Le ministre français des Affaires étrangères Jean-Yves Le Drian. Photo d'archives AFP
La France a exprimé vendredi sa "solidarité" avec la Turquie après la mort de 33 soldats turcs dans la province d'Idleb en Syrie dans des raids attribués par Ankara au pouvoir de Damas, sur fond de relations franco-turques tendues en raison du conflit syrien.
"J'ai exprimé à mon homologue les condoléances et la solidarité de la France avec la Turquie à la suite de l'attaque conduite hier contre les forces turques dans le Nord-Ouest de la Syrie", a déclaré le chef de la diplomatie française Jean-Yves Le Drian dans un communiqué à l'issue d'un entretien avec Mevlut Cavusoglu.
Le ministre français des Affaires étrangères a "condamné les violations répétées par le régime syrien et la Russie de leurs engagements concernant la désescalade dans la province d'Idleb et du droit international humanitaire". Il a réitéré l'appel de la France au régime syrien et à la Russie, qui le soutient militairement, à "mettre un terme à l'offensive militaire" engagée à Idleb et à "en revenir aux arrangements de cessez-le-feu" conclus entre la Russie et la Turquie en 2018.
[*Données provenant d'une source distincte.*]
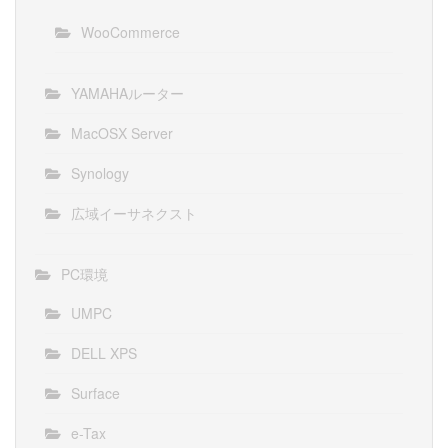
WooCommerce
YAMAHAルーター
MacOSX Server
Synology
広域イーサネクスト
PC環境
UMPC
DELL XPS
Surface
e-Tax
"La Russie doit poursuivre les négociations avec la Turquie afin d'aboutir à une désescalade à Idleb et permettre la relance du processus politique", a insisté Jean-Yves Le Drian.
La France a réitéré par ailleurs sa "détermination à mobiliser une assistance humanitaire renforcée, à titre national et avec l'Union européenne et ses États membres", a souligné le ministre.
La Turquie, qui compte déjà 3,6 millions de réfugiés syriens sur son territoire, réclame un soutien accru des Européens alors que près d'un million de déplacés se pressent de nouveau à ses frontières depuis le lancement de l'offensive du régime syrien en décembre pour reprendre le bastion rebelle d'Idleb.
Les relations entre la France et la Turquie, allié de l'Otan, sont très tendues depuis l'offensive turque d'octobre contre les Kurdes syriens, alliés de la coalition internationale emmenée par les Etats-Unis dans la lutte contre le groupe Etat islamique (EI).
S'y sont ajoutées depuis des contentieux liés à la Libye, où Paris dénonce l'envoi de combattants syriens par Ankara, et en Méditerranée orientale où la Turquie affiche des ambitions en matière d'hydrocarbures au détriment notamment de la Grèce.